In the records below, find the lines that include "with" and copy each.

=== Section Start ===

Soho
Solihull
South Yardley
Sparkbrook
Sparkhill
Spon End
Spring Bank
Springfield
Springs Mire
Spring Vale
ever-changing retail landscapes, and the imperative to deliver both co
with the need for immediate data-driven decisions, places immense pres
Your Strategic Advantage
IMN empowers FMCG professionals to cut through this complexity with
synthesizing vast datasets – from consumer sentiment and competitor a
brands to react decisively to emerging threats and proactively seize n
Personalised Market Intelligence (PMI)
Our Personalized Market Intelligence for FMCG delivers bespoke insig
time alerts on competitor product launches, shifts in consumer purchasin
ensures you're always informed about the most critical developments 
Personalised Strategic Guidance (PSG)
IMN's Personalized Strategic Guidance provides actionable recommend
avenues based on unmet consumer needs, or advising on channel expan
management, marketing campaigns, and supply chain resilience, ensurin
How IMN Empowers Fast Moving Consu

=== Section End ===

#### Result
with the need for immediate data-driven decisions, places immense pres
IMN empowers FMCG professionals to cut through this complexity with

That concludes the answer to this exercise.